Die Stirn trägt einen Wollschopf. Der Wollbesatz ist bis an das Vorderfußwurzelgelenk und das Sprunggelenk herunterreichend. Die Wolle hat eine Feinheit von 36 – 40 my. (CD- bis DE-Feinheit). Das Weißköpfige Fleischschaf ist sehr anpassungsfähig an verschiedene Klima- und Bodenverhältnisse, es ist für die Herden- und Koppelhaltung gleich gut geeignet.
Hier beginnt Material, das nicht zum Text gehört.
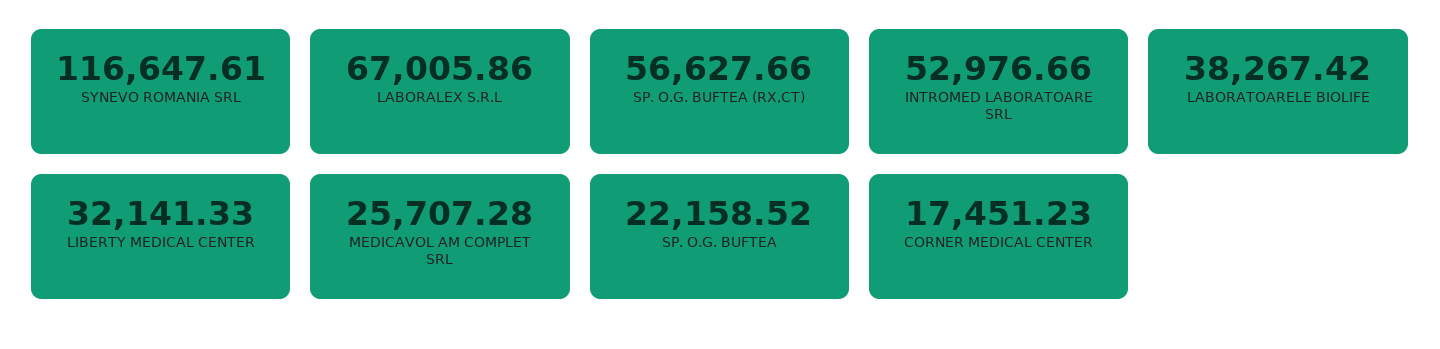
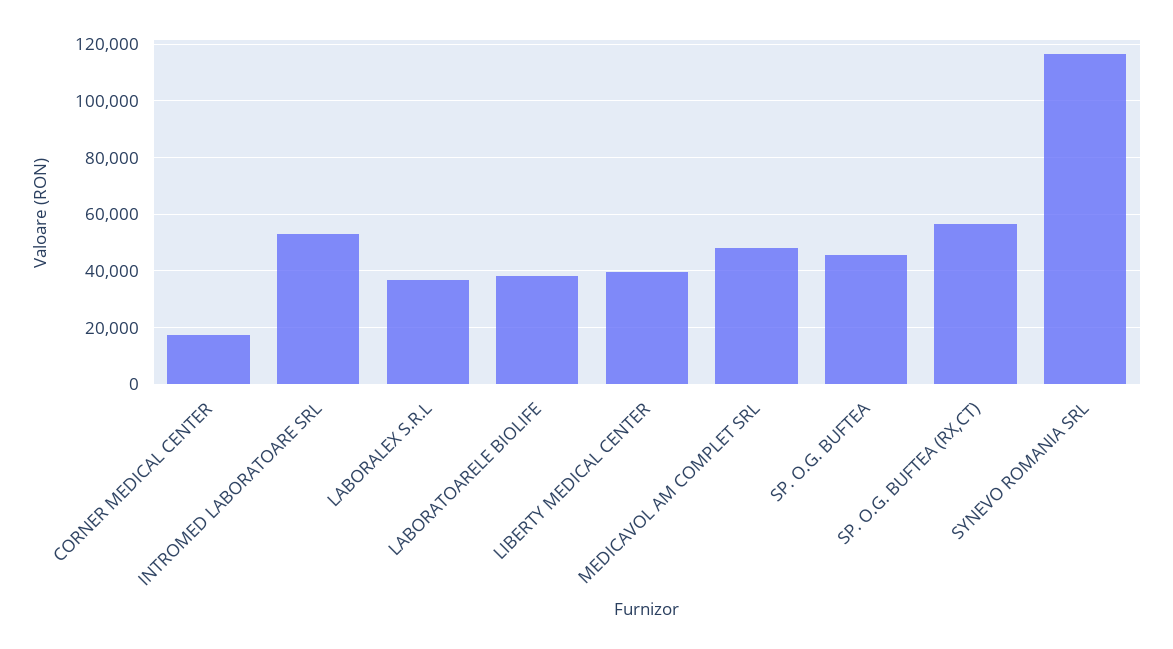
LABORALEX S.R.L: 67005.86 -> 37500
LIBERTY MEDICAL CENTER: 32141.33 -> 40000
MEDICAVOL AM COMPLET SRL: 25707.28 -> 47500
SP. O.G. BUFTEA: 22158.52 -> 45000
Ausgestattet ist es mit einer großen Widerstandsfähigkeit gegen Krankheiten. Außerdem ist es Frohwüchsig und fruchtbar. Die Erstzulassung kann schon im Alter mit 7 – 8 Monaten erfolgen, sodass die Muttertiere im Alter von 12-13 Monaten ablammen, mit einem Ablammergebnis von 170% bis 210% Das Weißköpfige Fleischschaf verfügt über beste Schlachtkörperqualität und eine lange Brunstsaison. Bei Leistungsprüfungen ergaben sich folgende Werte: 350
– 400 g Tageszunahme
Ausgewachsene Böcke erreichen ein Gewicht von ca. 125 - 150 kg, Muttertiere von ca. 75 - 90 kg, Jährlingsböcke 105 - 115kg, Lämmer 50-60 kg und Lammböcke 60-70 kg Angestrebt wird die Züchtung eines frohwüchsigen, widerstandsfähigen und gut bemuskelten Fleischschafes, das speziell für die Beweidung in einem feuchten, maritimen Klima geeignet ist. Es ist frühreif und und hat eine saisonal lange Brunst. Bestand 2007: Bundesweit nur noch 1750 Tiere, Tendenz rückläufig.